**Required task:**
Reproduce every line of the material below word for word, keeping the original order.
>> BEGIN Data section
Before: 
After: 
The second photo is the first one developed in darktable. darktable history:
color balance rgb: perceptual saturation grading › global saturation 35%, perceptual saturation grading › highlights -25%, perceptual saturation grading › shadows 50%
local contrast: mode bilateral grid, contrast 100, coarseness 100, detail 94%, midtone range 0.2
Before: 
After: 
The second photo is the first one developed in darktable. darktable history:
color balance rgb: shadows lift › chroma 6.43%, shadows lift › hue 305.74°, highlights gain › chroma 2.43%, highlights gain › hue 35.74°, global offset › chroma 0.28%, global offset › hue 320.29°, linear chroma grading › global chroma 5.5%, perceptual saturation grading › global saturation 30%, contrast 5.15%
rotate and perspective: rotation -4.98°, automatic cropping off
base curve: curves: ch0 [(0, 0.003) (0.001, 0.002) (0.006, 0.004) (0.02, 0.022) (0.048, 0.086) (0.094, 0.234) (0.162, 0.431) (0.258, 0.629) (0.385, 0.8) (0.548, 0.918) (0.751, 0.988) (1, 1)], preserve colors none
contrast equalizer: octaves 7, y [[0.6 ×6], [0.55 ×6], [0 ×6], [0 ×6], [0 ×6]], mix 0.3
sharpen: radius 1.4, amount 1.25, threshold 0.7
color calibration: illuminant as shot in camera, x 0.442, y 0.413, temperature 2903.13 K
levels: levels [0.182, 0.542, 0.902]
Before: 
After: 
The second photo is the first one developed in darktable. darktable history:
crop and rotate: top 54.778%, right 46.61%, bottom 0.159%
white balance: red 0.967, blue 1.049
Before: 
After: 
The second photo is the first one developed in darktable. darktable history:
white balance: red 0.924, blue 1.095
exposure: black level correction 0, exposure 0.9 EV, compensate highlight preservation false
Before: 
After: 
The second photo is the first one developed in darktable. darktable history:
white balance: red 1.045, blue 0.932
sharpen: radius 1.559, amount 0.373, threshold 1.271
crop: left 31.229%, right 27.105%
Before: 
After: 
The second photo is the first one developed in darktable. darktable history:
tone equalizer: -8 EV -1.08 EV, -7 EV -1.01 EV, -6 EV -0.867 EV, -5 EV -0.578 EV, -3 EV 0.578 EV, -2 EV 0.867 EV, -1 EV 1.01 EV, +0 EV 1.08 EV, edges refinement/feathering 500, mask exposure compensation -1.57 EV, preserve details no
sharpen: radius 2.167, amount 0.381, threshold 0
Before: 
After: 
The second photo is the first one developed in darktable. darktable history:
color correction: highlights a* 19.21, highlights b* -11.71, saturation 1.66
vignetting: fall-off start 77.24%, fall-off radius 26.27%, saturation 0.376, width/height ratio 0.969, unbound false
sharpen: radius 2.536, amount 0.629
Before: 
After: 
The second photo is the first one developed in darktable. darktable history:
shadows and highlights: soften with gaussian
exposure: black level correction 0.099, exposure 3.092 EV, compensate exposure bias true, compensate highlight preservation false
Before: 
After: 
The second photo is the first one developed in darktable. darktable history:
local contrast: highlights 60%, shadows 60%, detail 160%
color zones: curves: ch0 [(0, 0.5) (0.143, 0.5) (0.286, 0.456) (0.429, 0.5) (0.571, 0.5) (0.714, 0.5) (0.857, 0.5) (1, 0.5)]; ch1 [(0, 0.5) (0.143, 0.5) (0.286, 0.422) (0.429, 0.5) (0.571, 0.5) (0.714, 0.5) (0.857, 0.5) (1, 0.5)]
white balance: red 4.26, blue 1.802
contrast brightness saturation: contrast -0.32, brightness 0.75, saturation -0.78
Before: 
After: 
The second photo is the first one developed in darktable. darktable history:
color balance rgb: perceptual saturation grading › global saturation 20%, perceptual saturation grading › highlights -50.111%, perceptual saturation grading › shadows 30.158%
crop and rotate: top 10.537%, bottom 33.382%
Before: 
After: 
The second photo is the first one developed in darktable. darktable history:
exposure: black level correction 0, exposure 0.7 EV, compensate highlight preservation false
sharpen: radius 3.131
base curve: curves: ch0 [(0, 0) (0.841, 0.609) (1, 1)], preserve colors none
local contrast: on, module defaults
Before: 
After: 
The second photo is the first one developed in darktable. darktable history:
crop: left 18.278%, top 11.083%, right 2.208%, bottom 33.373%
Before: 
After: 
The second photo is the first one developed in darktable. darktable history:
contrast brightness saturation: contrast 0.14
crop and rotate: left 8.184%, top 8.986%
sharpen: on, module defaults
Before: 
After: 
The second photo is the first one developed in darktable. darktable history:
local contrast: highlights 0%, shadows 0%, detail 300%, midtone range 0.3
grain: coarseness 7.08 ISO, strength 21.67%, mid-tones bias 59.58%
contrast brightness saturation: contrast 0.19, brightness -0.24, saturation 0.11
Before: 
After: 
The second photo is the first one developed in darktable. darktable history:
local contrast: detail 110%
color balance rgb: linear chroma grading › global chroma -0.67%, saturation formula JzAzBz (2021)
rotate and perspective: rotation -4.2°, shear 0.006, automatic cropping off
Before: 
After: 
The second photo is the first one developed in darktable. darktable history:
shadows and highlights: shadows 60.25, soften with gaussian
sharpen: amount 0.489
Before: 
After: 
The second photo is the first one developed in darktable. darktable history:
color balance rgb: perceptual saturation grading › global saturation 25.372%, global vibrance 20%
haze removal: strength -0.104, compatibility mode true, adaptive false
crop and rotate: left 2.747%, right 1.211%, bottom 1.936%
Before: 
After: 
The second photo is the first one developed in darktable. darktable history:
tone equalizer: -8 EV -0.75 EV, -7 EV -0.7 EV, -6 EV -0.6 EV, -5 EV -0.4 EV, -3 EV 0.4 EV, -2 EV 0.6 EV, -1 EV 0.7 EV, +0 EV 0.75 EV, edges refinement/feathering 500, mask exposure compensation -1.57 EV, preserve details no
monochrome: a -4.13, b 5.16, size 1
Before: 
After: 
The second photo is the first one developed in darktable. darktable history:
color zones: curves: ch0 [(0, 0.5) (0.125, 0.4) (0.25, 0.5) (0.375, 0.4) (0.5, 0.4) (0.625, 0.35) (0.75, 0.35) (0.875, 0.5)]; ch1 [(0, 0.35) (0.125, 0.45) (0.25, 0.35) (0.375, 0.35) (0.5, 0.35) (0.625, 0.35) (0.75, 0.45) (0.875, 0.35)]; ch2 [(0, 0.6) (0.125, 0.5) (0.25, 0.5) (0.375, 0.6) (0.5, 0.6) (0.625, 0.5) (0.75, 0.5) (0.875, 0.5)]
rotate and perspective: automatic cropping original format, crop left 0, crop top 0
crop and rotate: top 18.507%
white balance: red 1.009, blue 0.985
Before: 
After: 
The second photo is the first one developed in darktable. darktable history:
>> END Data section
**Written solution:**
Before: 
After: 
The second photo is the first one developed in darktable. darktable history:
color balance rgb: perceptual saturation grading › global saturation 35%, perceptual saturation grading › highlights -25%, perceptual saturation grading › shadows 50%
local contrast: mode bilateral grid, contrast 100, coarseness 100, detail 94%, midtone range 0.2
Before: 
After: 
The second photo is the first one developed in darktable. darktable history:
color balance rgb: shadows lift › chroma 6.43%, shadows lift › hue 305.74°, highlights gain › chroma 2.43%, highlights gain › hue 35.74°, global offset › chroma 0.28%, global offset › hue 320.29°, linear chroma grading › global chroma 5.5%, perceptual saturation grading › global saturation 30%, contrast 5.15%
rotate and perspective: rotation -4.98°, automatic cropping off
base curve: curves: ch0 [(0, 0.003) (0.001, 0.002) (0.006, 0.004) (0.02, 0.022) (0.048, 0.086) (0.094, 0.234) (0.162, 0.431) (0.258, 0.629) (0.385, 0.8) (0.548, 0.918) (0.751, 0.988) (1, 1)], preserve colors none
contrast equalizer: octaves 7, y [[0.6 ×6], [0.55 ×6], [0 ×6], [0 ×6], [0 ×6]], mix 0.3
sharpen: radius 1.4, amount 1.25, threshold 0.7
color calibration: illuminant as shot in camera, x 0.442, y 0.413, temperature 2903.13 K
levels: levels [0.182, 0.542, 0.902]
Before: 
After: 
The second photo is the first one developed in darktable. darktable history:
crop and rotate: top 54.778%, right 46.61%, bottom 0.159%
white balance: red 0.967, blue 1.049
Before: 
After: 
The second photo is the first one developed in darktable. darktable history:
white balance: red 0.924, blue 1.095
exposure: black level correction 0, exposure 0.9 EV, compensate highlight preservation false
Before: 
After: 
The second photo is the first one developed in darktable. darktable history:
white balance: red 1.045, blue 0.932
sharpen: radius 1.559, amount 0.373, threshold 1.271
crop: left 31.229%, right 27.105%
Before: 
After: 
The second photo is the first one developed in darktable. darktable history:
tone equalizer: -8 EV -1.08 EV, -7 EV -1.01 EV, -6 EV -0.867 EV, -5 EV -0.578 EV, -3 EV 0.578 EV, -2 EV 0.867 EV, -1 EV 1.01 EV, +0 EV 1.08 EV, edges refinement/feathering 500, mask exposure compensation -1.57 EV, preserve details no
sharpen: radius 2.167, amount 0.381, threshold 0
Before: 
After: 
The second photo is the first one developed in darktable. darktable history:
color correction: highlights a* 19.21, highlights b* -11.71, saturation 1.66
vignetting: fall-off start 77.24%, fall-off radius 26.27%, saturation 0.376, width/height ratio 0.969, unbound false
sharpen: radius 2.536, amount 0.629
Before: 
After: 
The second photo is the first one developed in darktable. darktable history:
shadows and highlights: soften with gaussian
exposure: black level correction 0.099, exposure 3.092 EV, compensate exposure bias true, compensate highlight preservation false
Before: 
After: 
The second photo is the first one developed in darktable. darktable history:
local contrast: highlights 60%, shadows 60%, detail 160%
color zones: curves: ch0 [(0, 0.5) (0.143, 0.5) (0.286, 0.456) (0.429, 0.5) (0.571, 0.5) (0.714, 0.5) (0.857, 0.5) (1, 0.5)]; ch1 [(0, 0.5) (0.143, 0.5) (0.286, 0.422) (0.429, 0.5) (0.571, 0.5) (0.714, 0.5) (0.857, 0.5) (1, 0.5)]
white balance: red 4.26, blue 1.802
contrast brightness saturation: contrast -0.32, brightness 0.75, saturation -0.78
Before: 
After: 
The second photo is the first one developed in darktable. darktable history:
color balance rgb: perceptual saturation grading › global saturation 20%, perceptual saturation grading › highlights -50.111%, perceptual saturation grading › shadows 30.158%
crop and rotate: top 10.537%, bottom 33.382%
Before: 
After: 
The second photo is the first one developed in darktable. darktable history:
exposure: black level correction 0, exposure 0.7 EV, compensate highlight preservation false
sharpen: radius 3.131
base curve: curves: ch0 [(0, 0) (0.841, 0.609) (1, 1)], preserve colors none
local contrast: on, module defaults
Before: 
After: 
The second photo is the first one developed in darktable. darktable history:
crop: left 18.278%, top 11.083%, right 2.208%, bottom 33.373%
Before: 
After: 
The second photo is the first one developed in darktable. darktable history:
contrast brightness saturation: contrast 0.14
crop and rotate: left 8.184%, top 8.986%
sharpen: on, module defaults
Before: 
After: 
The second photo is the first one developed in darktable. darktable history:
local contrast: highlights 0%, shadows 0%, detail 300%, midtone range 0.3
grain: coarseness 7.08 ISO, strength 21.67%, mid-tones bias 59.58%
contrast brightness saturation: contrast 0.19, brightness -0.24, saturation 0.11
Before: 
After: 
The second photo is the first one developed in darktable. darktable history:
local contrast: detail 110%
color balance rgb: linear chroma grading › global chroma -0.67%, saturation formula JzAzBz (2021)
rotate and perspective: rotation -4.2°, shear 0.006, automatic cropping off
Before: 
After: 
The second photo is the first one developed in darktable. darktable history:
shadows and highlights: shadows 60.25, soften with gaussian
sharpen: amount 0.489
Before: 
After: 
The second photo is the first one developed in darktable. darktable history:
color balance rgb: perceptual saturation grading › global saturation 25.372%, global vibrance 20%
haze removal: strength -0.104, compatibility mode true, adaptive false
crop and rotate: left 2.747%, right 1.211%, bottom 1.936%
Before: 
After: 
The second photo is the first one developed in darktable. darktable history:
tone equalizer: -8 EV -0.75 EV, -7 EV -0.7 EV, -6 EV -0.6 EV, -5 EV -0.4 EV, -3 EV 0.4 EV, -2 EV 0.6 EV, -1 EV 0.7 EV, +0 EV 0.75 EV, edges refinement/feathering 500, mask exposure compensation -1.57 EV, preserve details no
monochrome: a -4.13, b 5.16, size 1
Before: 
After: 
The second photo is the first one developed in darktable. darktable history:
color zones: curves: ch0 [(0, 0.5) (0.125, 0.4) (0.25, 0.5) (0.375, 0.4) (0.5, 0.4) (0.625, 0.35) (0.75, 0.35) (0.875, 0.5)]; ch1 [(0, 0.35) (0.125, 0.45) (0.25, 0.35) (0.375, 0.35) (0.5, 0.35) (0.625, 0.35) (0.75, 0.45) (0.875, 0.35)]; ch2 [(0, 0.6) (0.125, 0.5) (0.25, 0.5) (0.375, 0.6) (0.5, 0.6) (0.625, 0.5) (0.75, 0.5) (0.875, 0.5)]
rotate and perspective: automatic cropping original format, crop left 0, crop top 0
crop and rotate: top 18.507%
white balance: red 1.009, blue 0.985
Before: 
After: 
The second photo is the first one developed in darktable. darktable history:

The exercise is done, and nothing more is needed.